Le château du Signal - de sa construction aux enchères
Le château du Signal - de sa construction aux enchères
L'on a longtemps spéculé que le château de Sauvabelin aurait été construit par un prince russe. En verité, son constructeur et premier propriétaire était d'origine vaudoise et s'apellait Jules Diserens.
Né à Paris en 1855, enfant illégitime d’Isaline Diserens, une jeune domestique au service d'une famille riche, Jules a été élevé dans la région lausannoise et à Genève. Après des études à l’École industrielle de Genève, il a trouvé un emploi de précepteur auprès d'une famille d'émigrés français qui dirigeaient une manufacture de soie à Moscou. En 1886, il s'est marié avec Louise Chalmel, une fille adoptive de ses employeurs qui avait été une de ses élèves. Quelques ans plus tard, il a lancé, avec trois associés, une entreprise à Saint-Pétersbourg qui a connu un grand succès, surtout par les èquipements électriques qu'elle vendait à la marine marchande et militaire russe. En peu de temps, Jules a ainsi pu faire fortune.

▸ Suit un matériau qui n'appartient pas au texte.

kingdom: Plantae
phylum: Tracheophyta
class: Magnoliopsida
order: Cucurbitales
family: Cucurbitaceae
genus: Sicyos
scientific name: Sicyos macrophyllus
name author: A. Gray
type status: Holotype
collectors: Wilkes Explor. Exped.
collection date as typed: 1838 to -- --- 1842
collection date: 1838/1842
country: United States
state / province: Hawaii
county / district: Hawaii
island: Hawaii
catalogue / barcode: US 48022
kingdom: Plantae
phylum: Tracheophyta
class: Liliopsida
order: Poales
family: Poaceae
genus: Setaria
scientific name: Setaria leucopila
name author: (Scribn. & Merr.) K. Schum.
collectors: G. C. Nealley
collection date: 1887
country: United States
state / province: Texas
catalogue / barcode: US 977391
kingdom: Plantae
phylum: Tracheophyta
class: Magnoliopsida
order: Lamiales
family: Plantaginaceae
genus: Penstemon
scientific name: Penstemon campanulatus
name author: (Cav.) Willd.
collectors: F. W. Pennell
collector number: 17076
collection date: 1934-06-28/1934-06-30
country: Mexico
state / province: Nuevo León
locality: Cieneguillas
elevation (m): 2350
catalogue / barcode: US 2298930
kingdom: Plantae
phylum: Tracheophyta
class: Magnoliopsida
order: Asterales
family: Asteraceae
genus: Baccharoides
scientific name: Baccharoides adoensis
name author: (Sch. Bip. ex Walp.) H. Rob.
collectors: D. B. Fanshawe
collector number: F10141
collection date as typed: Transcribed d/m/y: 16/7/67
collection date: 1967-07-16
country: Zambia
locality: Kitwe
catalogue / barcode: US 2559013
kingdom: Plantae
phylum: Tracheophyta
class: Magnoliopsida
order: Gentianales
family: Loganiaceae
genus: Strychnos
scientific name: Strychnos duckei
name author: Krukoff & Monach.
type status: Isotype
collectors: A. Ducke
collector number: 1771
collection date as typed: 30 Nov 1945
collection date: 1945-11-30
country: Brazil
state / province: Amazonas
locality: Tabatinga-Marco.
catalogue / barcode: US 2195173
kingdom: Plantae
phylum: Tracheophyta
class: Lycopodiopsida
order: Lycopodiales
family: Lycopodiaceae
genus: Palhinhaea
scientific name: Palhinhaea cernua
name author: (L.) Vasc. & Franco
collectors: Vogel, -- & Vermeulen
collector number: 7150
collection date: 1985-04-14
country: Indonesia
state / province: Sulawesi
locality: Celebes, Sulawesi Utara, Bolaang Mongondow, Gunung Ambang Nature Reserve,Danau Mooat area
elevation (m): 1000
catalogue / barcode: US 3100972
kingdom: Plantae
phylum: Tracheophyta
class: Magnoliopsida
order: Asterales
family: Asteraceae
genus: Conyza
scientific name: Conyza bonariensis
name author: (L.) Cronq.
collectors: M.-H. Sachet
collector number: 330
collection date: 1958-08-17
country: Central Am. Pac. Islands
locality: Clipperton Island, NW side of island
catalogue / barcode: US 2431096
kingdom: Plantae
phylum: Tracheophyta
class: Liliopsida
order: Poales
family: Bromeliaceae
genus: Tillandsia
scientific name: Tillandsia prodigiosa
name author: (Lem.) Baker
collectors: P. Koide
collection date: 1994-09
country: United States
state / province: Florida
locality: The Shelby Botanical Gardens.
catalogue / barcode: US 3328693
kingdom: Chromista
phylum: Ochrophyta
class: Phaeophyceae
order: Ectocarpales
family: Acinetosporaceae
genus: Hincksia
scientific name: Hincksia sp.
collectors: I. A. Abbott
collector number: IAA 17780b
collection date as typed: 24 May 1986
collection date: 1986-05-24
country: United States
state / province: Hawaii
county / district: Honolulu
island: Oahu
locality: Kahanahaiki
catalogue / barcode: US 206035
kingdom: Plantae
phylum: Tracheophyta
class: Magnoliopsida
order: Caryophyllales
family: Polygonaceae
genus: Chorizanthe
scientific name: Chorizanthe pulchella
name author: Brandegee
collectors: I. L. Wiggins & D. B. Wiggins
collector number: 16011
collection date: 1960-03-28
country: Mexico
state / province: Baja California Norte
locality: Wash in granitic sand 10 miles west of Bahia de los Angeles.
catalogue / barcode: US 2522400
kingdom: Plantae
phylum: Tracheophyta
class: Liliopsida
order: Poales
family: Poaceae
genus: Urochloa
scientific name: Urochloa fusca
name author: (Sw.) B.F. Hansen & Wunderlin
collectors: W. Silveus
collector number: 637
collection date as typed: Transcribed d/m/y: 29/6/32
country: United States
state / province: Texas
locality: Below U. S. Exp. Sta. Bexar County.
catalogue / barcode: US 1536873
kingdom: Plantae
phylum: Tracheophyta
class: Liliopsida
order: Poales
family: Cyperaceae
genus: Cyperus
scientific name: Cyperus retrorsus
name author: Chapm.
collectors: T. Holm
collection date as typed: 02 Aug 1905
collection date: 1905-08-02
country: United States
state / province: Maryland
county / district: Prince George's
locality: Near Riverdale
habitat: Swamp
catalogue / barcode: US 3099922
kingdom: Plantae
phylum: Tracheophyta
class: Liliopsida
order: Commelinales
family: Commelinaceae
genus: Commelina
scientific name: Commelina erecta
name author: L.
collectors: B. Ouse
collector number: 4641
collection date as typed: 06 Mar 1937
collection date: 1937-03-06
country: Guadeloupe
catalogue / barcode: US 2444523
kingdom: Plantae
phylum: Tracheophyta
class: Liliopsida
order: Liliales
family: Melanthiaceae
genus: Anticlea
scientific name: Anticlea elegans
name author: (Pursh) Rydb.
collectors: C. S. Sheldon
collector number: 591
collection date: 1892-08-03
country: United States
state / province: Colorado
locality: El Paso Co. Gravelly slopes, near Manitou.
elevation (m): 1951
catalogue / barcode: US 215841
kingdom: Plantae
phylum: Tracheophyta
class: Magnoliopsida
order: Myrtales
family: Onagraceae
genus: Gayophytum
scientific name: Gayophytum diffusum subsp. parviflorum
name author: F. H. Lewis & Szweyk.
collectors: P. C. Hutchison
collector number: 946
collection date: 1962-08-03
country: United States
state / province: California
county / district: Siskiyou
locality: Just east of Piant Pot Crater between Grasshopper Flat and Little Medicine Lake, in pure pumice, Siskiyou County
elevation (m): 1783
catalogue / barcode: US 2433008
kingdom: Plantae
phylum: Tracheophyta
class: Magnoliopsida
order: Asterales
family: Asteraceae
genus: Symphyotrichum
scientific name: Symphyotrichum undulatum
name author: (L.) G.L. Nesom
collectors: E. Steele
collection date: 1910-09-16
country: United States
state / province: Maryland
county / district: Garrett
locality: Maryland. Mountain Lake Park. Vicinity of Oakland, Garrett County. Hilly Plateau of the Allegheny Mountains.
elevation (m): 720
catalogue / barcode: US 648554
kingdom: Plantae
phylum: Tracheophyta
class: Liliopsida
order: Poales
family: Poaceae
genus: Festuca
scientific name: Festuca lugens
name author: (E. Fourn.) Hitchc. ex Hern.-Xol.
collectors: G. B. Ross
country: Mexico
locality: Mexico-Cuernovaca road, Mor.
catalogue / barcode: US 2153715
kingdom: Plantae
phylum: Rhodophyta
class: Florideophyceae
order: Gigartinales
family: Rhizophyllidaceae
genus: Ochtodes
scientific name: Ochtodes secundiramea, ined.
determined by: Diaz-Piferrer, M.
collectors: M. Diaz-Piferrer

Après une pneumonie qui l'a forcé à prendre des cures en Allemagne et en Suisse, Jules Diserens s'est retiré de son affaire russe. Il a décidé d'investir sa fortune dans des constructions de luxe sur les hauteurs de Lausanne. Il a d'abord acheté une grande parcelle de terrain en contrebas du Signal de Sauvabelin et y a fait bâtir un château pour lui et sa famille qui est depuis connu sous le nom de château du Signal.
Fig. 1. Le château du Signal en fin de construction en 1902. La famille Diserens reçoit des visites dans le jardin du château. Le propriétaire Jules Diserens est debout et porte un chapeau de paille. Louise Diserens-Chalmel, son épouse, est assise à côté de lui. Les trois fils Charles, Louis et Georges se trouvent en avant-plan. Les visites sont Henri Chalmel, frère de Louise, en uniforme français, à côté de sa fiancée Rose Levri, ainsi que deux cousines Chalmel. La femme de chambre Fanny Gavillet porte un costume traditionnel vaudois. Archives de la famille Diserens.
La famille Diserens a quitté le château en 1907 et s'est installé dans une villa voisine que Jules avait également achetée. Il a divisé la parcelle du château et a fait construire au bord de la route du Signal une villa à deux appartements, appelée la villa du Mont, ou du Signal (route du Signal 20). Il a cherché d'attirer pour ces immeubles de luxe de riches locataires d'Angleterre, des Etats-Unis et de Russie. Une année c'était un prince russe de la famille Galitzine qui a loué le château, d'où vient sans doute la rumeur que le château aurait été bâti par ce prince.
Fig. 2. Brouillon d'annonce de location pour le château du Signal, écrit par Jules Diserens. Vers 1907/08. Archives de la famille Diserens.
Pour entretenir ses plans immobiliers, Jules Diserens a dû s'endetter de plus en plus. Ceci s'est encore accentué quand il a fait bâtir, avec quelques associés, le somptueux Hôtel Majestic, situé en face du château du Signal. Pour finir, à l'arrivée de la Première Guerre mondiale, la clientèle riche espérée ne venait plus du tout et Jules a fait faillite. Le château et les autres biens immobiliers ont été vendus aux enchères en 1916 et Jules et sa famille sont retournés à Moscou dans l'espoir de se construire une nouvelle vie prospère. Mais à peine étaient-ils tous installés, la révolution à éclaté et ils ont dû trouver des moyens pour survivre aux horreurs du régime bolchévique. Ce n’est qu’en 1920 que les Diserens ont pu rejoindre la Suisse par un train de rapatriement avec la perspective de devoir repartir à zéro.
Fig. 3. Annonce de vente aux enchères du château du Signal, publiée dans la Gazette de Lausanne le 23 septembre 1916.
L'histoire plus complète de Jules Diserens (mon arrière-grand-père) et de sa famille est documentée dans mon livre Bonheur éphémère en pays lointains.
Cher monsieur Daniel Schümperli, bien vu votre travail avec ce qui en sort au bout de celui-ci. Il est certain que vous n'aimer guère les choses faites à moitié et je vous en remercie de bon coeur
Amicalement Renata
Grand merci d'avoir levé le voile sur l'histoire de cet édifice!